■ **Exercise**:
The listing below has to be output exactly as given, less its pictures.

■ **Supplied information**:
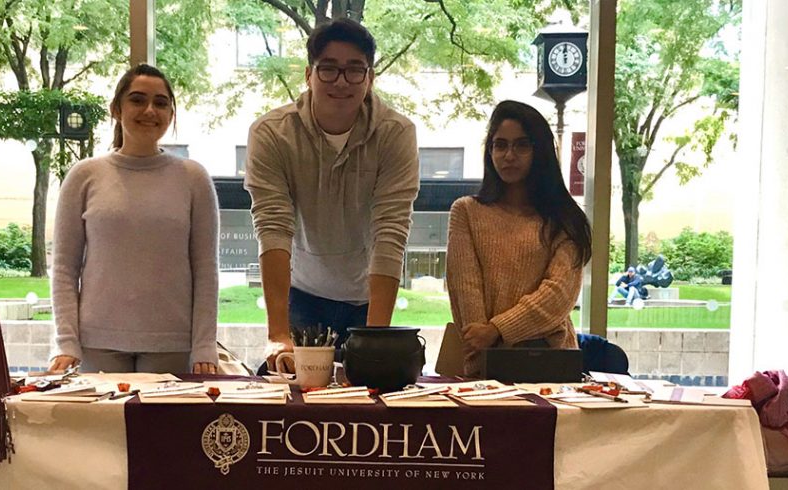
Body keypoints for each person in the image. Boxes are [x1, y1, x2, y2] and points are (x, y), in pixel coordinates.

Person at [244, 19, 420, 372]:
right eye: (329, 69)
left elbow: (391, 232)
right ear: (309, 75)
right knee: (289, 392)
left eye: (355, 70)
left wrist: (375, 340)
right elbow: (273, 227)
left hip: (368, 297)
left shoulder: (396, 134)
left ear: (369, 79)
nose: (342, 81)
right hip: (304, 294)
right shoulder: (271, 134)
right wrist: (279, 334)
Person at [48, 64, 219, 375]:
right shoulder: (84, 176)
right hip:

■ **Task solution**:
Body keypoints for each person in the image. Boxes are [x1, y1, x2, y2] and points are (x, y), in pixel coordinates.

Person at [244, 19, 420, 372]:
right eye: (329, 69)
left elbow: (391, 232)
right ear: (309, 75)
right knee: (289, 392)
left eye: (355, 70)
left wrist: (375, 340)
right elbow: (273, 227)
left hip: (368, 297)
left shoulder: (396, 134)
left ear: (369, 79)
nose: (342, 81)
right hip: (304, 294)
right shoulder: (271, 134)
right wrist: (279, 334)
Person at [48, 64, 219, 375]:
right shoulder: (84, 176)
right hip:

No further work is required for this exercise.